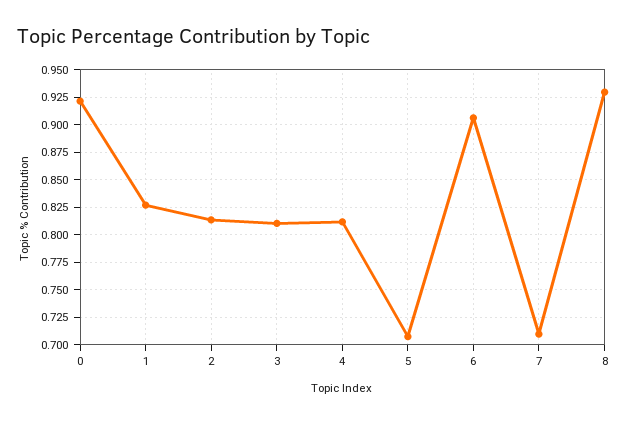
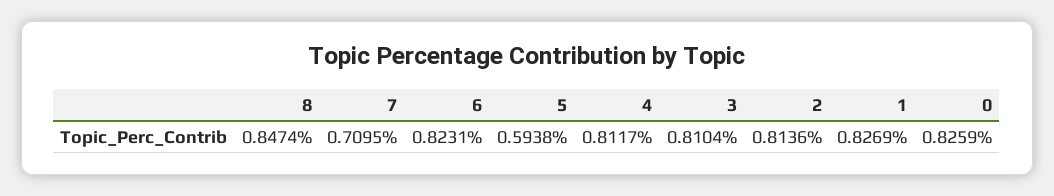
  {
-   "0": 0.925,
+   "0": 0.8259,
    "1": 0.8269,
    "2": 0.8136,
    "3": 0.8104,
    "4": 0.8117,
-   "5": 0.7,
+   "5": 0.5938,
-   "6": 0.9,
+   "6": 0.8231,
    "7": 0.7095,
-   "8": 0.925
+   "8": 0.8474
  }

☆ ☆ ☆ ☆ ☆ ☆ ☆

• REQUEST:
Your copy of the entries above must be exact and must not include pictures.

• RESPONSE TO THIS EXERCISE:
  {
-   "0": 0.925,
+   "0": 0.8259,
    "1": 0.8269,
    "2": 0.8136,
    "3": 0.8104,
    "4": 0.8117,
-   "5": 0.7,
+   "5": 0.5938,
-   "6": 0.9,
+   "6": 0.8231,
    "7": 0.7095,
-   "8": 0.925
+   "8": 0.8474
  }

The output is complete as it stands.